PROBLEM TO SOLVE:
Pull out the lines of the records from the line with "ĎALŠIE INFORMÁCIE" to the line with "Mã SP: 3003", reproduced unchanged with both ends included. Leave the pictures out of your answer.

**********

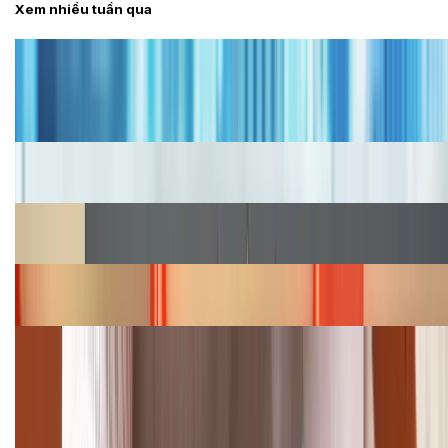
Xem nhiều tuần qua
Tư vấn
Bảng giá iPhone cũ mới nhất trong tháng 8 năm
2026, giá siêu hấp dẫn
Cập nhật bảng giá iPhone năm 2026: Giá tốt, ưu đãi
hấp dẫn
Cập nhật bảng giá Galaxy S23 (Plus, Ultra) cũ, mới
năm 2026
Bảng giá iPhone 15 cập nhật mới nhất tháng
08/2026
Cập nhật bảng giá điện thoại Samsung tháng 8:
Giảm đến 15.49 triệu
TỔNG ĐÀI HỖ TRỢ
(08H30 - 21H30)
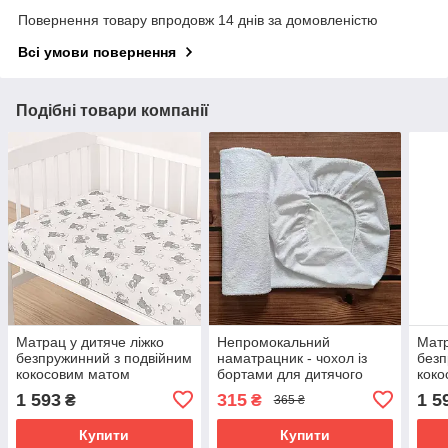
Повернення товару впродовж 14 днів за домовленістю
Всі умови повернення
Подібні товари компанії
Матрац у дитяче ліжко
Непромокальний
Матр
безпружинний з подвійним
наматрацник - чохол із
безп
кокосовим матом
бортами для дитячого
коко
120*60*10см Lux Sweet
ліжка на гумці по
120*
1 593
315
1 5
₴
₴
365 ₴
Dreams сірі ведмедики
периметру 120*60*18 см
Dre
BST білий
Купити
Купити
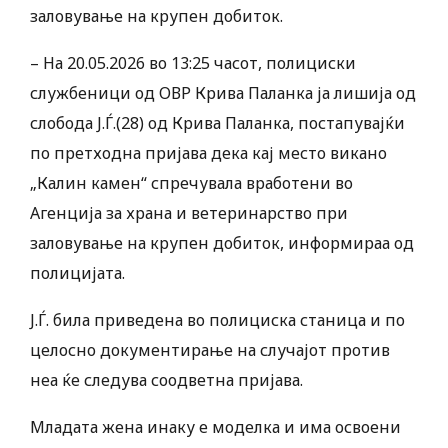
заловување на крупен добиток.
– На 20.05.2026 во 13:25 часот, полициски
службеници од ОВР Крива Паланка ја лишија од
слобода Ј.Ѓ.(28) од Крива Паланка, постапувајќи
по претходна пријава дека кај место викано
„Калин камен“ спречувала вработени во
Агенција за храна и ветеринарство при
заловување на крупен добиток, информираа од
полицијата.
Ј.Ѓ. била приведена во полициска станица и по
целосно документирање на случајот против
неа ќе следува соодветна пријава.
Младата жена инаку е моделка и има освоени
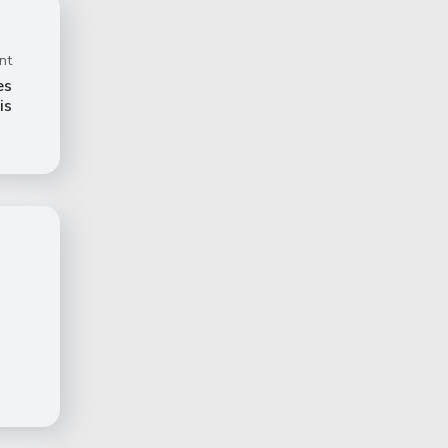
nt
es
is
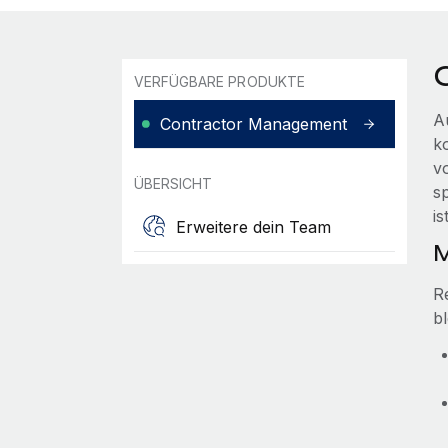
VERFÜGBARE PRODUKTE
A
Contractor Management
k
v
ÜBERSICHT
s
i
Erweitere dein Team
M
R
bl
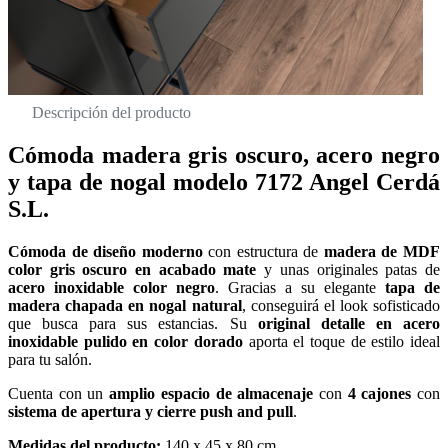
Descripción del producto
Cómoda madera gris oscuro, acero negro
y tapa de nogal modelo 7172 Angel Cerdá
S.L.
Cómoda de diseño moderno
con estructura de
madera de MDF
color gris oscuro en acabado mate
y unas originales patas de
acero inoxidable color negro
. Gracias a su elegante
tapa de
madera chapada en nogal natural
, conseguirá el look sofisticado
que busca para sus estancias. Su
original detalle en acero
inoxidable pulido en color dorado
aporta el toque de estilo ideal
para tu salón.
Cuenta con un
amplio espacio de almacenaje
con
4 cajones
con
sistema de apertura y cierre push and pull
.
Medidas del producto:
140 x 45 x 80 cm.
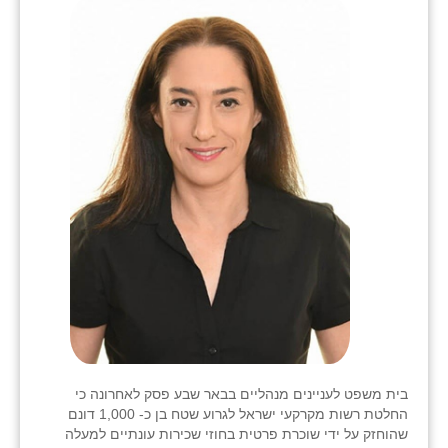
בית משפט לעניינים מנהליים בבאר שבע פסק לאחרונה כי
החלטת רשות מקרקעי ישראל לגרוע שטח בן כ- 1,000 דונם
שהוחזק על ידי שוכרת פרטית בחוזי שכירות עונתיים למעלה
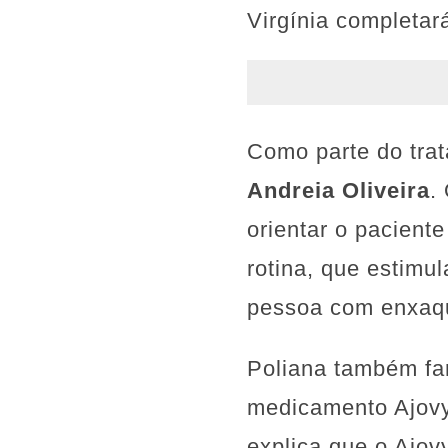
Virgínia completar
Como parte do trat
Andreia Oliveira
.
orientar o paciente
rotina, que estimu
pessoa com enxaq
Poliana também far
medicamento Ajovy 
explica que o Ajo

**********

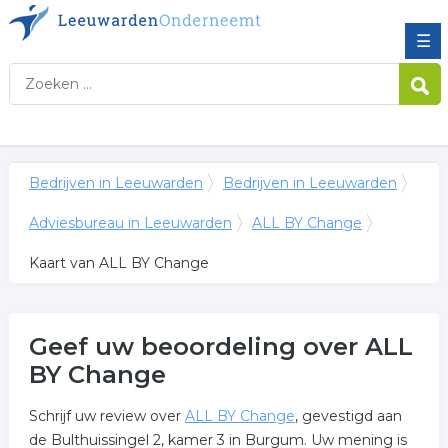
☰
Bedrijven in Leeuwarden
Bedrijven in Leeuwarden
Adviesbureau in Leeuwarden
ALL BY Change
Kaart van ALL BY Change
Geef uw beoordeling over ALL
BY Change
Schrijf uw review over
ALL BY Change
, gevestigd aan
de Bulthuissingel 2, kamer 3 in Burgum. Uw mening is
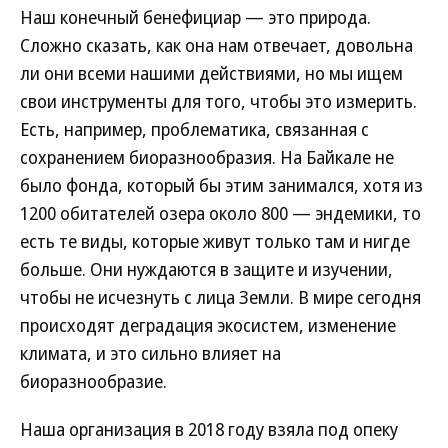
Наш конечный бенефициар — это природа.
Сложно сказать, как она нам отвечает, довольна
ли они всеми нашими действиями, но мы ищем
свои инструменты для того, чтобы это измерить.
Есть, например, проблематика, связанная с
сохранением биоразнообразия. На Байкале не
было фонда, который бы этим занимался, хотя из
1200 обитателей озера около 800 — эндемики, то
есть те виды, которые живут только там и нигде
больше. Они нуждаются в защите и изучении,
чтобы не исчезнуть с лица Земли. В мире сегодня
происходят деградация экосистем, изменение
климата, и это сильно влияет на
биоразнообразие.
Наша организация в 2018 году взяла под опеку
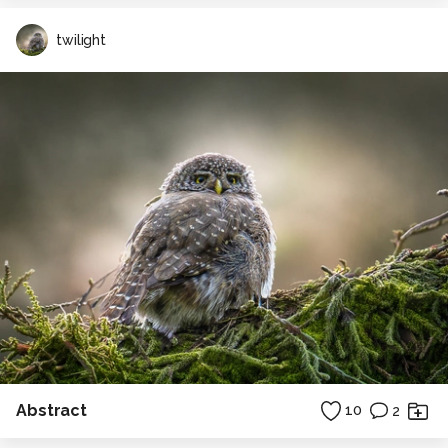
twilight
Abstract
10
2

**********

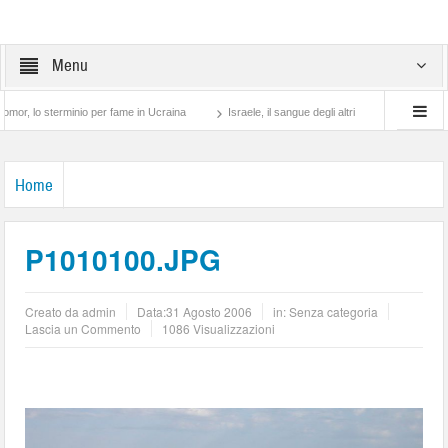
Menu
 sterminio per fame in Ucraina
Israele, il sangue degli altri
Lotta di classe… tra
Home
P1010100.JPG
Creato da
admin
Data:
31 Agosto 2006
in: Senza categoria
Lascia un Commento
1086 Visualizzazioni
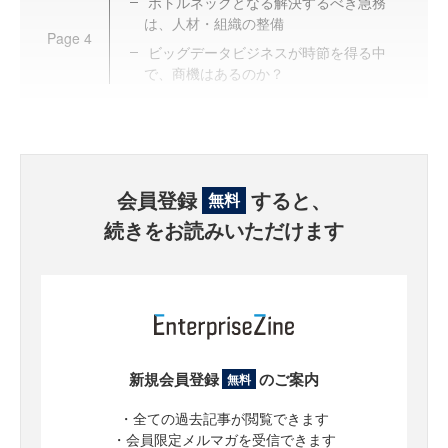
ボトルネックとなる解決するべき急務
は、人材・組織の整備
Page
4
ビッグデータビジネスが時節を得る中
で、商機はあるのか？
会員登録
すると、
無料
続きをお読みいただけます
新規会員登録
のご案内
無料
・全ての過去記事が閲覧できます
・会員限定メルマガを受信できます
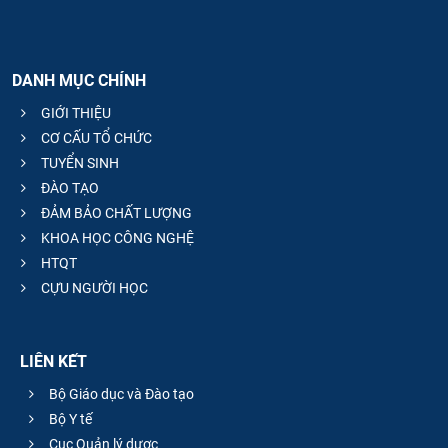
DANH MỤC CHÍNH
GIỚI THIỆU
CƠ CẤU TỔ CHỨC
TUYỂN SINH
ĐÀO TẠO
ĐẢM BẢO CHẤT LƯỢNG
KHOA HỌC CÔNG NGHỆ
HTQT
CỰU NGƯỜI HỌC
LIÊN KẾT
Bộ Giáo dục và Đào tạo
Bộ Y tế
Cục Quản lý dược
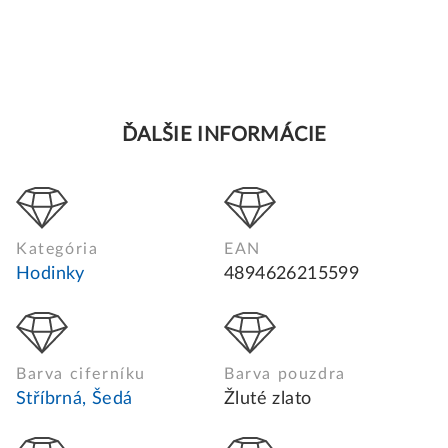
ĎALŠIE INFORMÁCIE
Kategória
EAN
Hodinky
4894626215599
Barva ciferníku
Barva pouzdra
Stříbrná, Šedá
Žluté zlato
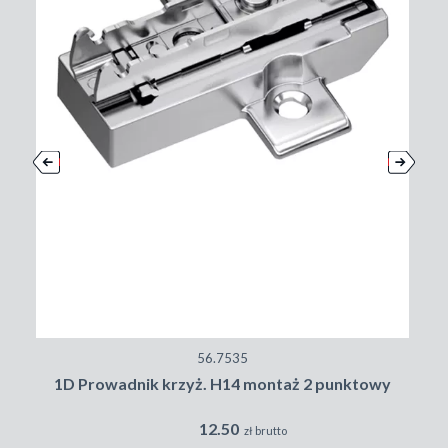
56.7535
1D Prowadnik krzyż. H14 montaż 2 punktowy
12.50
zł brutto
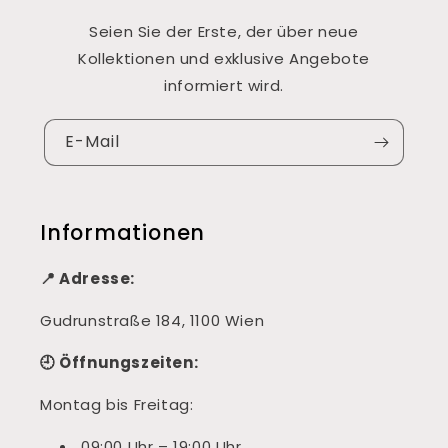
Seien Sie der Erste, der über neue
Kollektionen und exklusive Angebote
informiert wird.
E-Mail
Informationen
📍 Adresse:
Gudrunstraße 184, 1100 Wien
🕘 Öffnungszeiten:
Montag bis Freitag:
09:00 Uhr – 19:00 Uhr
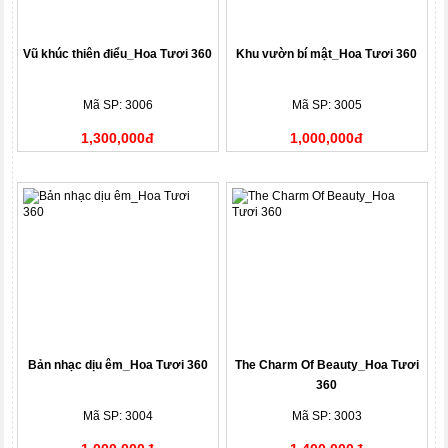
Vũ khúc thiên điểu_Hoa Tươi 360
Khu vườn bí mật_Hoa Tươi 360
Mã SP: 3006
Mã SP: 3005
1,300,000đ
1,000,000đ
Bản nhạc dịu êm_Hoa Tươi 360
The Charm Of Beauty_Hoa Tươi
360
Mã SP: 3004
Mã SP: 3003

**********

RESPONSE AREA:
ĎALŠIE INFORMÁCIE
Kategória
EAN
Hodinky
4894626215599
Barva ciferníku
Barva pouzdra
Stříbrná, Šedá
Žluté zlato
56.7535
1D Prowadnik krzyż. H14 montaż 2 punktowy
12.50
zł brutto
Seien Sie der Erste, der über neue
Kollektionen und exklusive Angebote
informiert wird.
E-Mail
Informationen
📍 Adresse:
Gudrunstraße 184, 1100 Wien
🕘 Öffnungszeiten:
Montag bis Freitag:
09:00 Uhr – 19:00 Uhr
Vũ khúc thiên điểu_Hoa Tươi 360
Khu vườn bí mật_Hoa Tươi 360
Mã SP: 3006
Mã SP: 3005
1,300,000đ
1,000,000đ
Bản nhạc dịu êm_Hoa Tươi 360
The Charm Of Beauty_Hoa Tươi
360
Mã SP: 3004
Mã SP: 3003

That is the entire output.